Four loads of laundry heaped on the couch, one more spinning wet and another tumbling dry in the basement. The trash cans are full outside, full and brimming over, and the garbage truck doesn’t come till Wednesday.
The house is so quiet and far too orderly, and I’m lonely. When the clock said 5:15 am, they piled into the Chevy Tahoe and drove down the road, headlights gleaming while we blinked the porch lights fast and waved one more time.
And what do you do, what on earth do you do, the day after Thanksgiving weekend, fridge spilling over with leftovers, and all you can think while you reload the washer is how did I take this all for granted this year too?
Because if you’d really cherished every chaotic moment, you wouldn’t have gotten irritated at the company clutter.
Eyes blur with water, and water pours into the washing machine, and I stand there in my slippers and think, I’ll take it all for granted next time, too, unless I learn how to not take today for granted.

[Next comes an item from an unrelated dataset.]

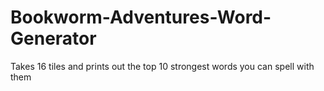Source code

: # Bookworm-Adventures-Word-Generator
Takes 16 tiles and prints out the top 10 strongest words you can spell with them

The baby cries and nothing soothes. He just keeps crying and I just wish that tooth would push straight through the swollen gum. I suddenly remember that I need to provide snack for forty plus people at Youth Club tonight. Laundry everywhere. I’m tired.
And what on earth do you do, the day after Thanksgiving weekend?
I stop in the midst of my hurried pace, and pick up the fussing child and I sit down. I rub his gum with my finger and stare into his wide, deep eyes and I tell him this: “We won’t have this moment ever again. So we’re going to take this moment, Leo, and we’re going to make it the best ‘right now’ it could possibly be.”
This is how you live the day after Thanksgiving weekend and every day after that. You choose to stop thrashing with your life and you start thriving in your life, overflowing fridges, heaping piles of laundry, fussing children, and all.
You stop and you still and you see.
Life doesn’t happen after you get your to-do list finished and your work all done. Live that way and you won’t thrive, you’ll survive. Live that way and you’ll miss life.
Life doesn’t happen, life is.
I turn to Kyle, who is desperate for some creative intervention, and I tell him to go get some books. The clock just might be ticking the minutes away, and I just might have far too many things to do, but I will never hold right now in my hands again.